Par jugement du tribunal correctionnel de Luxembourg du 3 juin 2009, Monsieur … fut condamné par défaut du chef de vol à une peine d’emprisonnement de 6 mois.

Par arrêté du 15 octobre 2009, le ministre du Travail, de l’Emploi et de l’Immigration, ci-

après « le ministre », prononça une interdiction d’entrée sur le territoire luxembourgeois à l’encontre de Monsieur …. Par arrêté du même jour il ordonna son placement en rétention au Centre de séjour provisoire pour étrangers en situation irrégulière pour une durée maximum d’un mois au motif que son éloignement immédiat n’était pas possible en raison de circonstances de fait.
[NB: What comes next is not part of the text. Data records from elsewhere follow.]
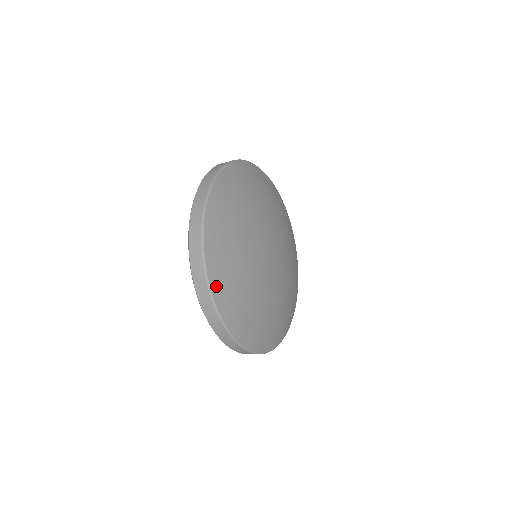
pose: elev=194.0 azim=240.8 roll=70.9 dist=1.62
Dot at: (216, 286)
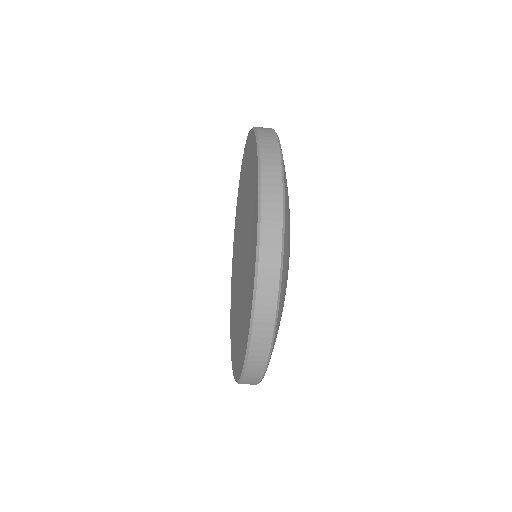
Dot at: (284, 268)
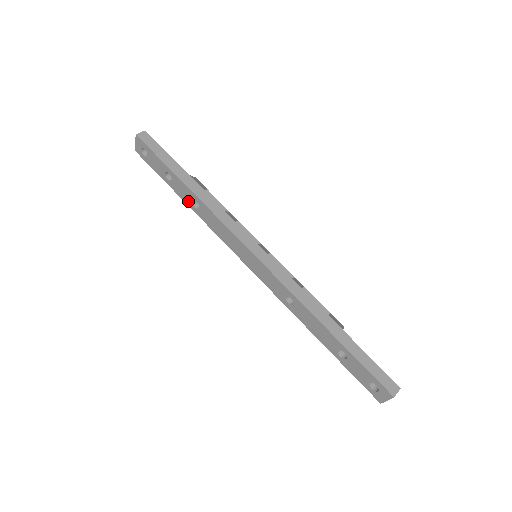
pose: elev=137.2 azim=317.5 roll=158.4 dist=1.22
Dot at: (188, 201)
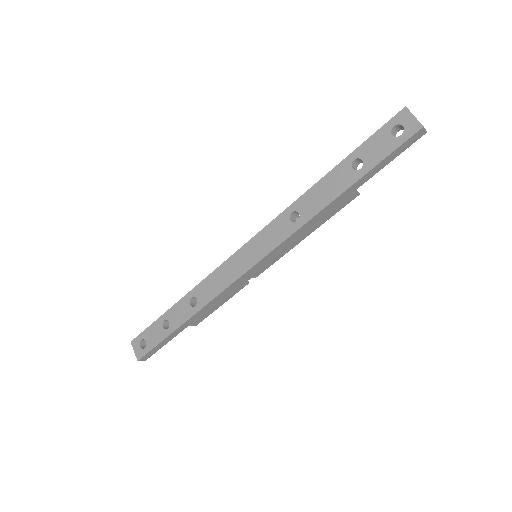
Dot at: (188, 312)
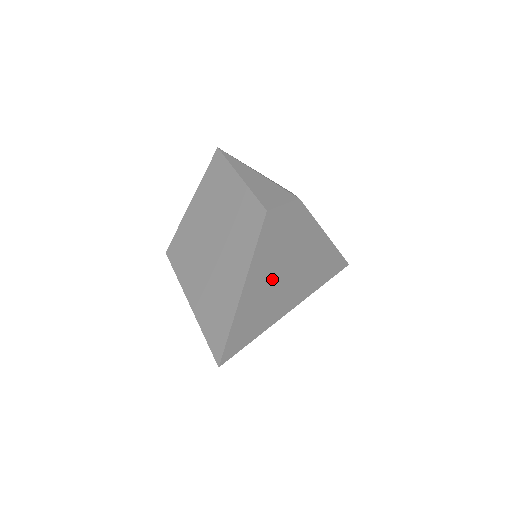
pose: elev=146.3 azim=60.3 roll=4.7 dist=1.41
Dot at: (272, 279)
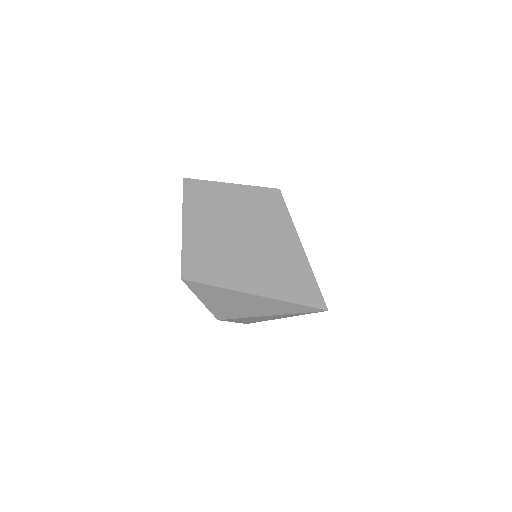
Dot at: occluded
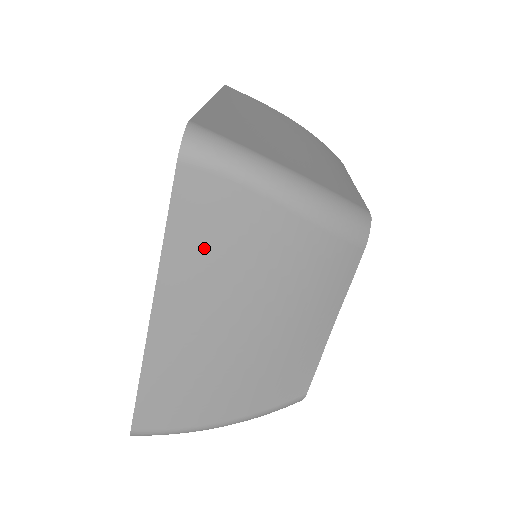
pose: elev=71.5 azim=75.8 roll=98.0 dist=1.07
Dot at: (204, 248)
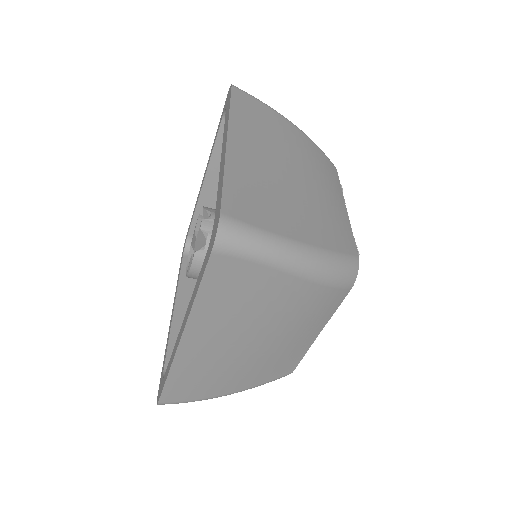
Dot at: (226, 302)
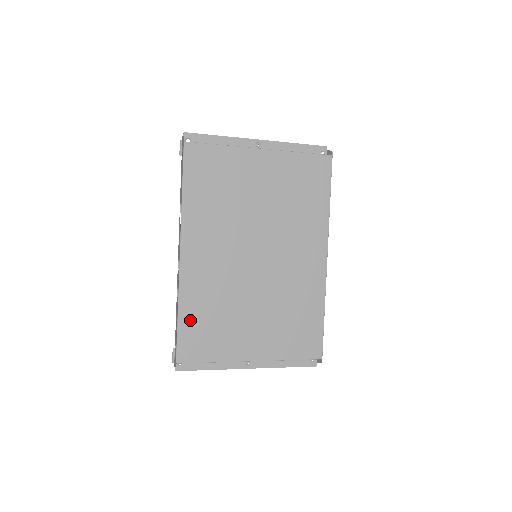
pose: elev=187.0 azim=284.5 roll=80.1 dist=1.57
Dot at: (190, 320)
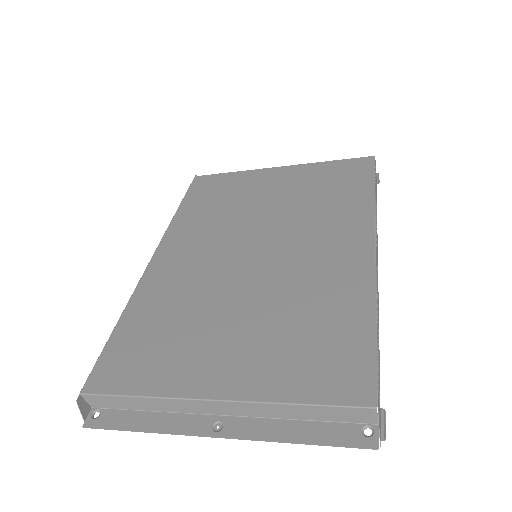
Dot at: (130, 330)
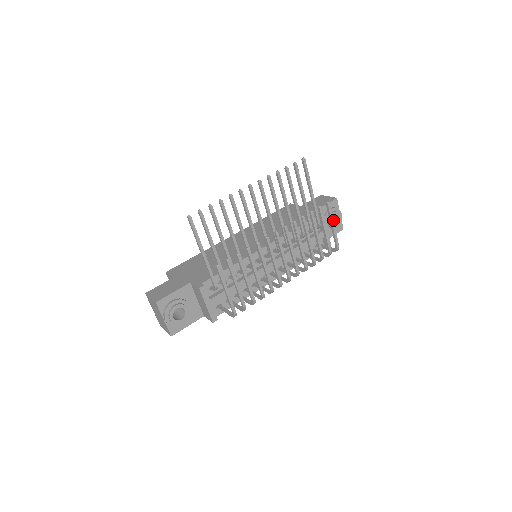
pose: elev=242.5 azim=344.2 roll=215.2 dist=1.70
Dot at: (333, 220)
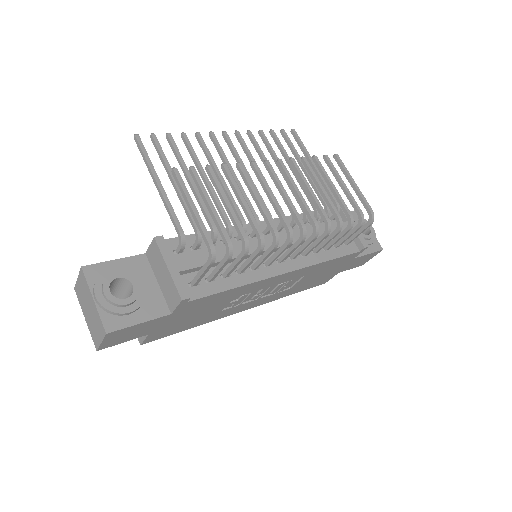
Dot at: (350, 176)
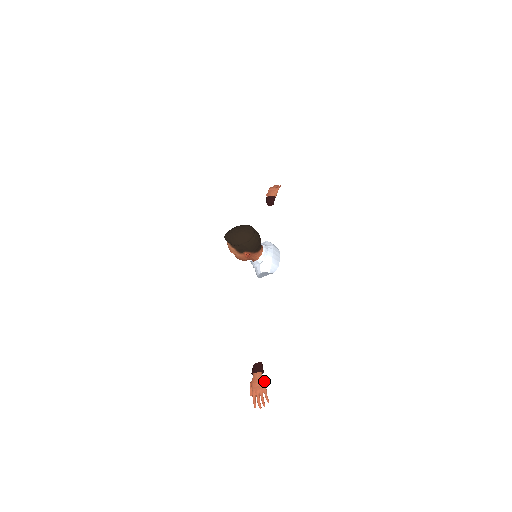
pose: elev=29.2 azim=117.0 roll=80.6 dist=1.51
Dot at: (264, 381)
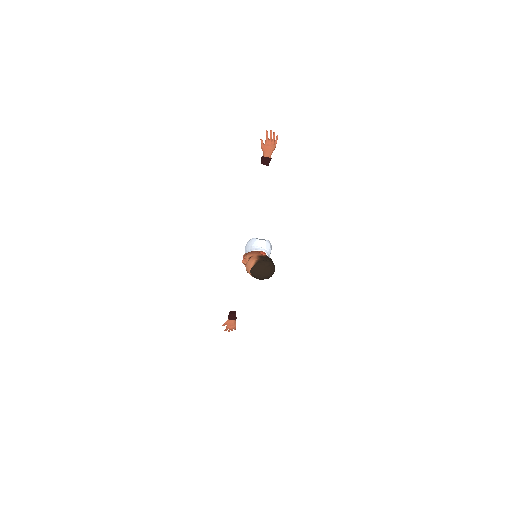
Dot at: occluded
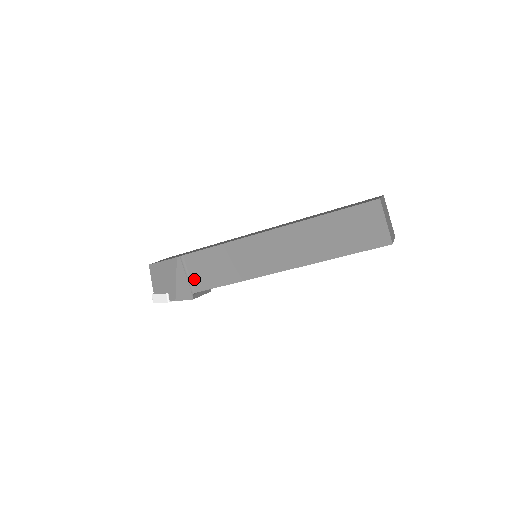
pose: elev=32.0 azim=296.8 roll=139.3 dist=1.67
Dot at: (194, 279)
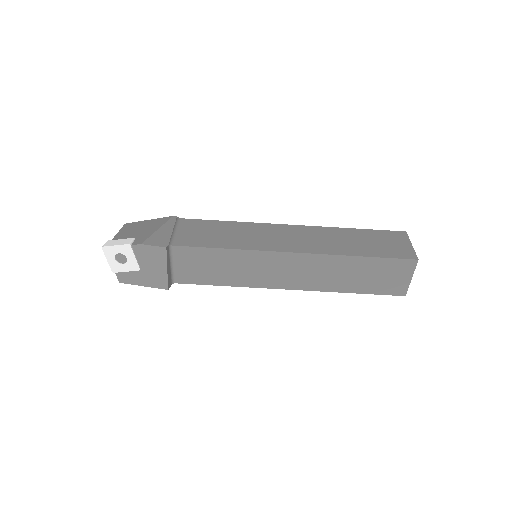
Dot at: (180, 236)
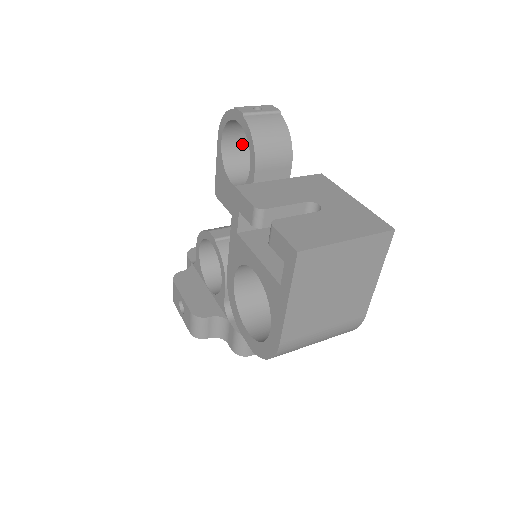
Le 12 novembre 2009, le ministre adressa aux autorités algériennes, tunisiennes et marocaines une demande d’identification de l’intéressé. Ces demandes n’ayant pas été suivies d’effet dans l’immédiat, le ministre prorogea l’arrêté de placement ci-avant visé du 15 octobre 2009, notifié à l’intéressé le 6 novembre 2009, une première fois le 4 décembre 2009, ainsi qu’une itérative fois le 4 janvier 2010 en motivant la nécessité de ces reconductions par le fait que l’identification de l’intéressé par les autorités algériennes, tunisiennes et marocaines était toujours en cours d’instruction.

Le 2 décembre 2009, la décision initiale de placement fut prorogée pour une nouvelle durée d’un mois.

Le 19 janvier 2010, Monsieur … fit l’objet d’un ordre d’écrou en exécution du prédit jugement correctionnel du 3 juin 2009, de sorte à être transféré du Centre de séjour provisoire pour étrangers en situation irrégulière au Centre pénitentiaire.

Le terme de son emprisonnement se situant au 18 juillet 2010, le ministre ordonna par arrêté du 13 juillet 2010 la rétention administrative de Monsieur … au Centre de séjour provisoire pour étrangers en situation irrégulière à Schrassig pour une durée maximale d’un mois à partir de la notification de la décision en question, en attendant son éloignement du territoire luxembourgeois.

Cet arrêté est fondé sur les considérations et motifs suivants :

« Vu les articles 120 à 123 de la loi du 29 août 2008 sur la libre circulation des personnes et l’immigration ;

Vu le règlement grand-ducal du 20 septembre 2002 créant un Centre de séjour provisoire pour étrangers en situation irrégulière ;

Vu mon arrêté d’interdiction d’entrée sur le territoire du 15 octobre 2009 ;

Considérant que l’intéressé est démuni de tout document d’identité et de voyage valable ;

Considérant que les autorités marocaines ont marqué leur accord de délivrance d’un laissez-passer en date du 31 mars 2010 ;

-

que l’éloignement de l’intéressé sera organisé dans les meilleurs délais ;

Considérant que l’éloignement immédiat de l’intéressé est impossible en raison de circonstances de fait ; ».

Par requête déposée au greffe du tribunal administratif le 4 août 2010, Monsieur … a fait introduire un recours tendant à la réformation, sinon à l’annulation de la prédite décision de rétention datée du 13 juillet 2010.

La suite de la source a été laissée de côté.